-------- Data shown
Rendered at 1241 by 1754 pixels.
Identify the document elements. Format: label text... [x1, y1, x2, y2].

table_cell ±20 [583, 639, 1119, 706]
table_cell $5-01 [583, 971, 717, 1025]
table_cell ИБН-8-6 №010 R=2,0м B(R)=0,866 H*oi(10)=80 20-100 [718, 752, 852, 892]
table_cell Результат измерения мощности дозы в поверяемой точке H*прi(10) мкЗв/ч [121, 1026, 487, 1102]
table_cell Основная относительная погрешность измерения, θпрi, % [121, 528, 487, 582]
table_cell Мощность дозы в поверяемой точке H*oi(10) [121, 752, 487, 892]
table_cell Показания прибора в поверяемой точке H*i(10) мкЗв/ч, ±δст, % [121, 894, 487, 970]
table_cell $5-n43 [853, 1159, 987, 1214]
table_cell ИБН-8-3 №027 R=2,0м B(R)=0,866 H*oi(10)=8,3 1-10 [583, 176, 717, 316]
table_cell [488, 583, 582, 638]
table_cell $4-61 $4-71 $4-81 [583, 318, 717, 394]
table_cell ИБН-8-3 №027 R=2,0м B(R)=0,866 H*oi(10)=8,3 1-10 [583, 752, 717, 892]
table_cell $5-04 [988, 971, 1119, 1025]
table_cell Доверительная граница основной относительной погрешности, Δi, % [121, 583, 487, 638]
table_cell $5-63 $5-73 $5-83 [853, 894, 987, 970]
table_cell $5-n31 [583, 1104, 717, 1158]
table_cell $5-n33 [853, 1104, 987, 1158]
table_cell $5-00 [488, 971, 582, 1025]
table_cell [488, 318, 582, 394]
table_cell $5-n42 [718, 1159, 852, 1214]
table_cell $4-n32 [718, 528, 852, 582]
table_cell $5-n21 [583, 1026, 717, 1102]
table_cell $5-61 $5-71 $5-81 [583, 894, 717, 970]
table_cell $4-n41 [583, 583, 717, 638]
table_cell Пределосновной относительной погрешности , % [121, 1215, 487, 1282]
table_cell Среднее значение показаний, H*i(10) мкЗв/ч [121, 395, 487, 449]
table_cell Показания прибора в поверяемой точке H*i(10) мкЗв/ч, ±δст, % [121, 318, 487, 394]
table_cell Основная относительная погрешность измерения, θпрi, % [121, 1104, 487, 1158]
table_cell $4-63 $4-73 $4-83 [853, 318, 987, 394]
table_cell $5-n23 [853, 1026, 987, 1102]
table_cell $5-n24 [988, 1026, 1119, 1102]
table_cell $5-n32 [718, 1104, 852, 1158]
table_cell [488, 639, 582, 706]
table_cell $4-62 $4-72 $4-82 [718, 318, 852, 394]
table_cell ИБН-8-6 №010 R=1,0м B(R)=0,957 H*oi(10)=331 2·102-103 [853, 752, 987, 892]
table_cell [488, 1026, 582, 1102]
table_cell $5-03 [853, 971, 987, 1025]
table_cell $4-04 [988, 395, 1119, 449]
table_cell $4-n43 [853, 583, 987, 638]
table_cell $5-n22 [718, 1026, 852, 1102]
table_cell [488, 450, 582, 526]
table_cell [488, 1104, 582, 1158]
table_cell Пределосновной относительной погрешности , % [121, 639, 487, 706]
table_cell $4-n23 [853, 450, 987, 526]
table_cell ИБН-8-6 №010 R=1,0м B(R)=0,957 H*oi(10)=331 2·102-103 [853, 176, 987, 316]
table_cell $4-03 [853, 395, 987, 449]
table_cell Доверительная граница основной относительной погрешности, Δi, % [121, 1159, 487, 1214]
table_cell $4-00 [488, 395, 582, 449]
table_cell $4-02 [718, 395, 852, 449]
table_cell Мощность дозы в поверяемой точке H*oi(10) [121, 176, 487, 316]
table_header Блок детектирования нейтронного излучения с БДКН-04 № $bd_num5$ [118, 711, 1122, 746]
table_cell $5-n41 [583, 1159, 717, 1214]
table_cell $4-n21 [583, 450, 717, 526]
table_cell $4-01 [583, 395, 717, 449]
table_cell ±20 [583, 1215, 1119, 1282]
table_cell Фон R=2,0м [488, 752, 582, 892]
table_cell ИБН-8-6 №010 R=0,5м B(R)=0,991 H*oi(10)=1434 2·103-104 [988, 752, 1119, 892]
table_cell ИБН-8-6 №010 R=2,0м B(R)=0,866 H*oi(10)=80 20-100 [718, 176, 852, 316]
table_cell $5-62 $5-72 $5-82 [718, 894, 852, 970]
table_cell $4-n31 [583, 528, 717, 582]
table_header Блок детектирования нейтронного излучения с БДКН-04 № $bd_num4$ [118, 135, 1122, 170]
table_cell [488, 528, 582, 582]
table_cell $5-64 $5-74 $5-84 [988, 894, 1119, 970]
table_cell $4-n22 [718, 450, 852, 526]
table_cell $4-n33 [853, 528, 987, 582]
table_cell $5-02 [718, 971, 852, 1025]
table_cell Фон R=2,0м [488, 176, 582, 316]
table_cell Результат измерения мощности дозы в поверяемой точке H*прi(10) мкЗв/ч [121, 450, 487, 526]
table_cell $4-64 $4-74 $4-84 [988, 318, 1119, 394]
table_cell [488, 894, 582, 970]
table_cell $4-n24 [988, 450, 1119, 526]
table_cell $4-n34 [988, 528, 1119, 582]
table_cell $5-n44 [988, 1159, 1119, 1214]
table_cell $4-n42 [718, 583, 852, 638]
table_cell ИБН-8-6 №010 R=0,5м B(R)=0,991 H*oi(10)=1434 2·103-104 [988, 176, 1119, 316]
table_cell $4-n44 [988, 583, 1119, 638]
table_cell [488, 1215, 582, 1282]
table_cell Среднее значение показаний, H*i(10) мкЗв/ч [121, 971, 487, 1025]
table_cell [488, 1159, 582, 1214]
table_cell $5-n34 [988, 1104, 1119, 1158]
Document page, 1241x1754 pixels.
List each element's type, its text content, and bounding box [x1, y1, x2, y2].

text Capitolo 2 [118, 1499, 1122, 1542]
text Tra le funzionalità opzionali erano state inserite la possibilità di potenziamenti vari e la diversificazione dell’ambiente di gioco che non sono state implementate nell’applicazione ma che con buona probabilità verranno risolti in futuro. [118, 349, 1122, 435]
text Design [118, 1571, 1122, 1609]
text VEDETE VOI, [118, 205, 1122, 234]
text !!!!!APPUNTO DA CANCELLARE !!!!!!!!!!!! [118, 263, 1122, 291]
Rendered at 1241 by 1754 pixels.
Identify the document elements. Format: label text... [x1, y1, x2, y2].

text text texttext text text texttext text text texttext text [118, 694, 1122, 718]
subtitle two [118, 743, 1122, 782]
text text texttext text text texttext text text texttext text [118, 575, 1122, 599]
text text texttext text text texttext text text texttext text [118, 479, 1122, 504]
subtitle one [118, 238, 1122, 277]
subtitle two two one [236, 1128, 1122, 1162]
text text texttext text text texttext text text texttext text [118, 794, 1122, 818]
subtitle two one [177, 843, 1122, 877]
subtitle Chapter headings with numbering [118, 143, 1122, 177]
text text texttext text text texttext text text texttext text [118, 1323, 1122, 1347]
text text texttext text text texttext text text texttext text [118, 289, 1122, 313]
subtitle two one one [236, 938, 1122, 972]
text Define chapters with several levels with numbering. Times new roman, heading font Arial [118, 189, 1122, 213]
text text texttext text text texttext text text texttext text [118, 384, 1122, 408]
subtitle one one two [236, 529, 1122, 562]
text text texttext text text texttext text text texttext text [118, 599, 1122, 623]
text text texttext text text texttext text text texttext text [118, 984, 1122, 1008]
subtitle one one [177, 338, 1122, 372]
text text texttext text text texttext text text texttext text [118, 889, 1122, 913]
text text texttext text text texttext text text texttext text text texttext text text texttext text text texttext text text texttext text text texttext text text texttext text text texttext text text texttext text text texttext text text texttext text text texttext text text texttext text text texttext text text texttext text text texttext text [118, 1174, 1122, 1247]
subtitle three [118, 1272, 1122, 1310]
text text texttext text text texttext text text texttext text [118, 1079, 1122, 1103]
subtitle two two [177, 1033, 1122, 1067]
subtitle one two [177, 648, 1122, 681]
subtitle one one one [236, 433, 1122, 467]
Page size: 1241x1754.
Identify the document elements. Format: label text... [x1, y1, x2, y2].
----------------
Show each line of the material that contains the string "значение".

Written answer
table_cell Среднее значение показаний, H*i(10) мкЗв/ч [121, 395, 487, 449]
table_cell Среднее значение показаний, H*i(10) мкЗв/ч [121, 971, 487, 1025]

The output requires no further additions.